**EXERCISE MATERIALS:**
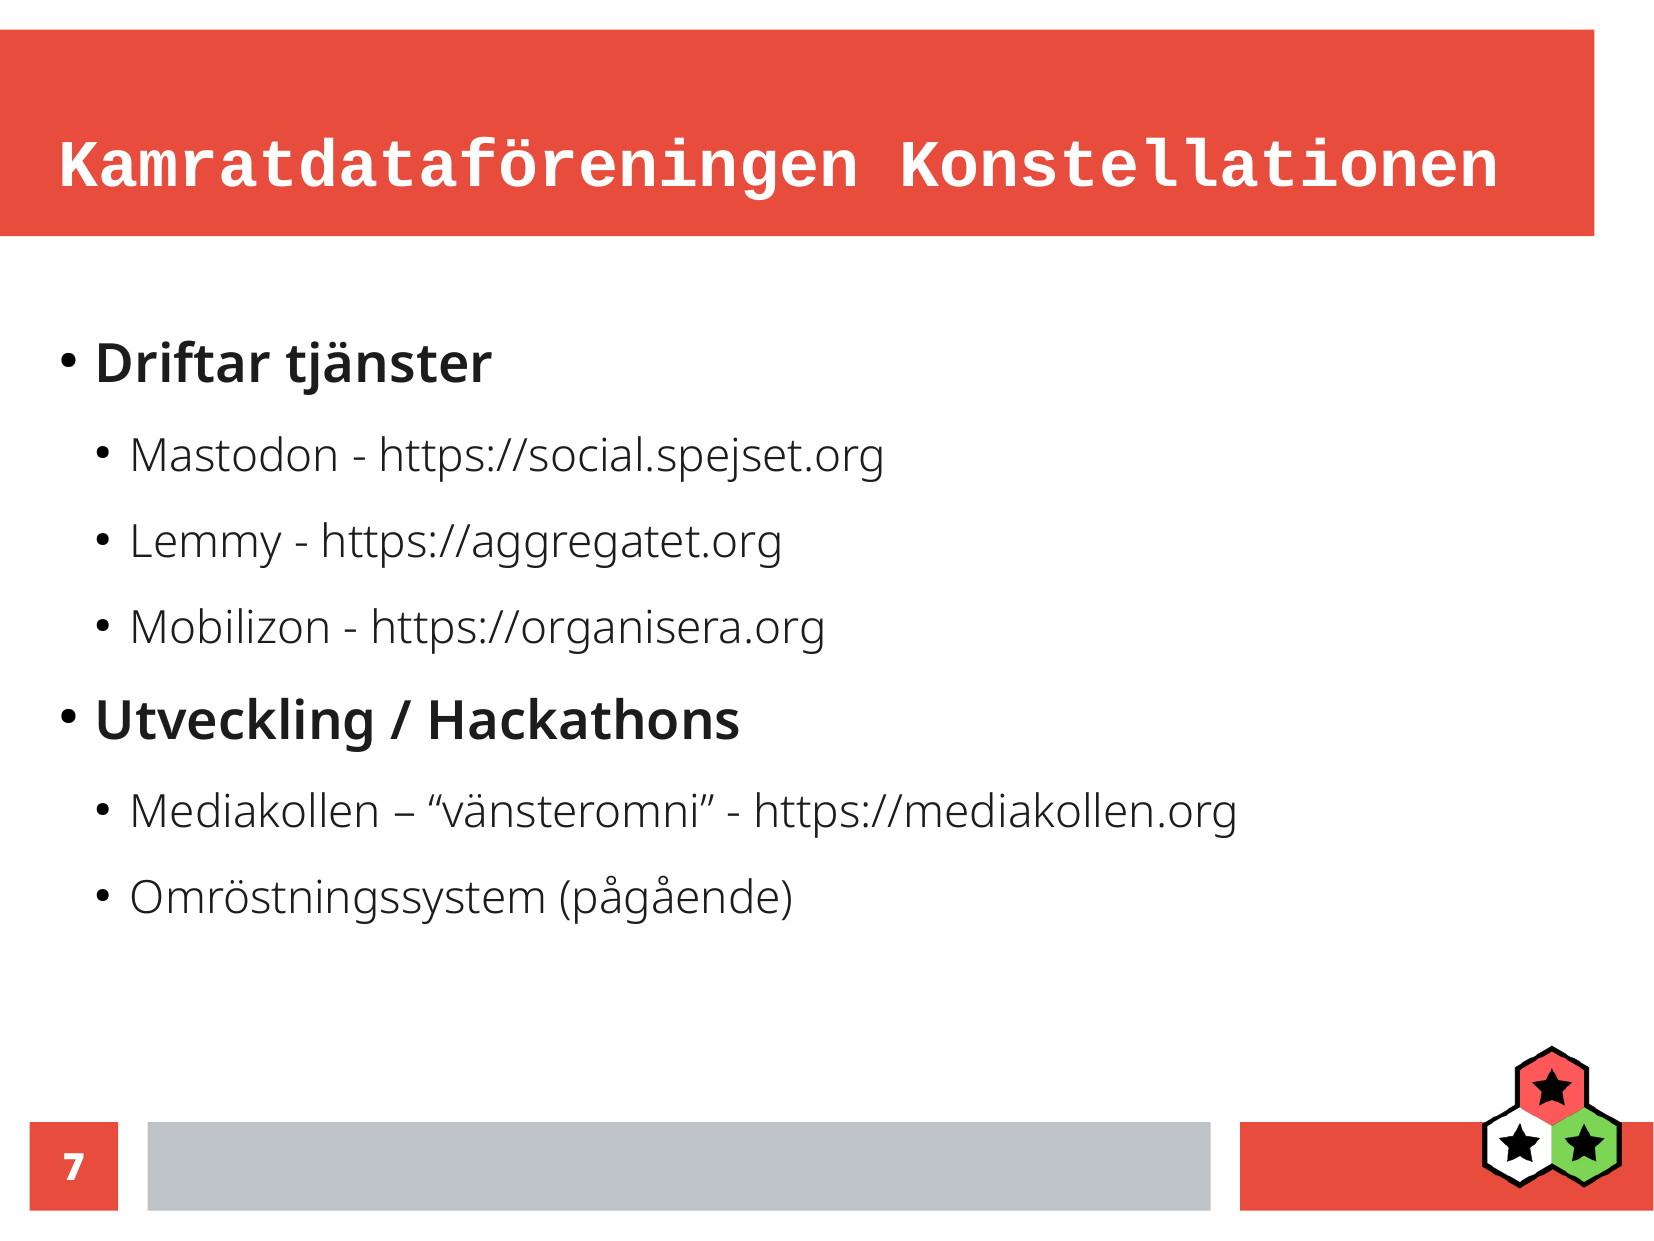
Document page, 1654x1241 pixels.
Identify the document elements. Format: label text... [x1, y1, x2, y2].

picture [1463, 1028, 1640, 1205]
list Driftar tjänster Mastodon - https://social.spejset.org Lemmy - https://aggregatet.org Mobilizon - https://organisera.org Utveckling / Hackathons Mediakollen – “vänsteromni” - https://mediakollen.org Omröstningssystem (pågående) [59, 324, 1565, 1093]
title Kamratdataföreningen Konstellationen [59, 59, 1595, 207]
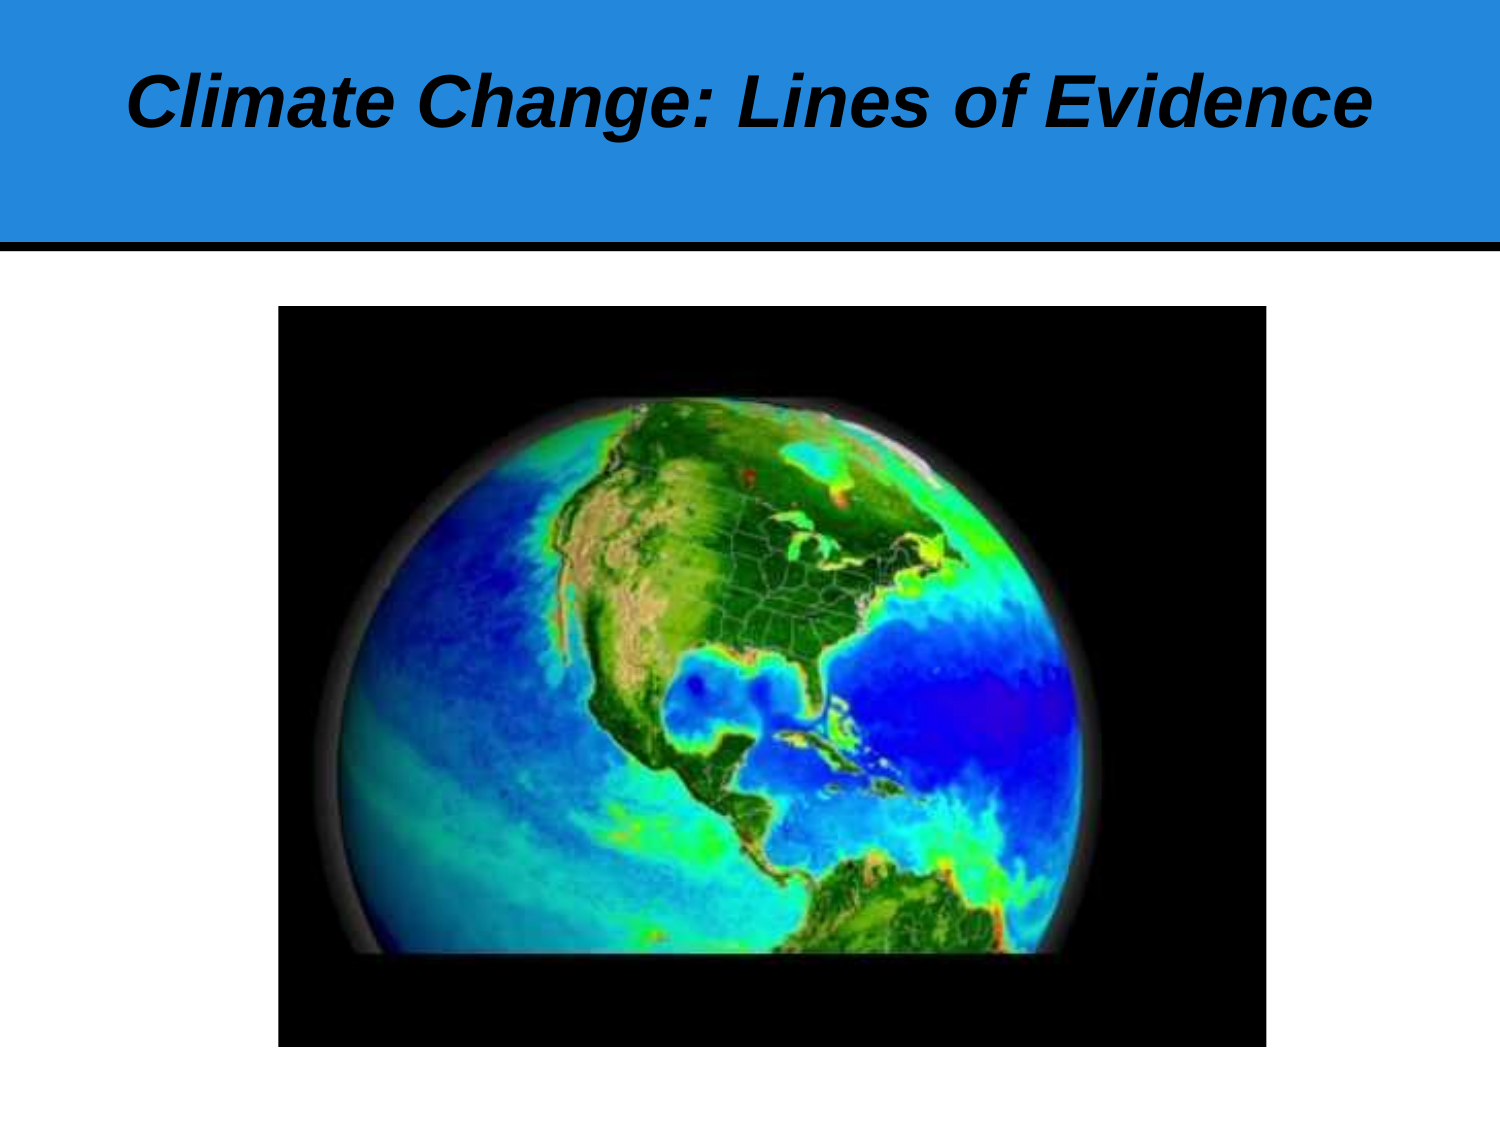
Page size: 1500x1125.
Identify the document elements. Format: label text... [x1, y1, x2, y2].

**INSTRUCTIONS TO FOLLOW:**
Turn the lines of the items above into a single numbered list, omitting any blank lines and leaving the pictures out of the answer.

**EXERCISE SOLUTION:**
1. Document page, 1654x1241 pixels.
2. Identify the document elements. Format: label text... [x1, y1, x2, y2].
3. picture [1463, 1028, 1640, 1205]
4. list Driftar tjänster Mastodon - https://social.spejset.org Lemmy - https://aggregatet.org Mobilizon - https://organisera.org Utveckling / Hackathons Mediakollen – “vänsteromni” - https://mediakollen.org Omröstningssystem (pågående) [59, 324, 1565, 1093]
5. title Kamratdataföreningen Konstellationen [59, 59, 1595, 207]
6. Page size: 1500x1125.
7. Identify the document elements. Format: label text... [x1, y1, x2, y2].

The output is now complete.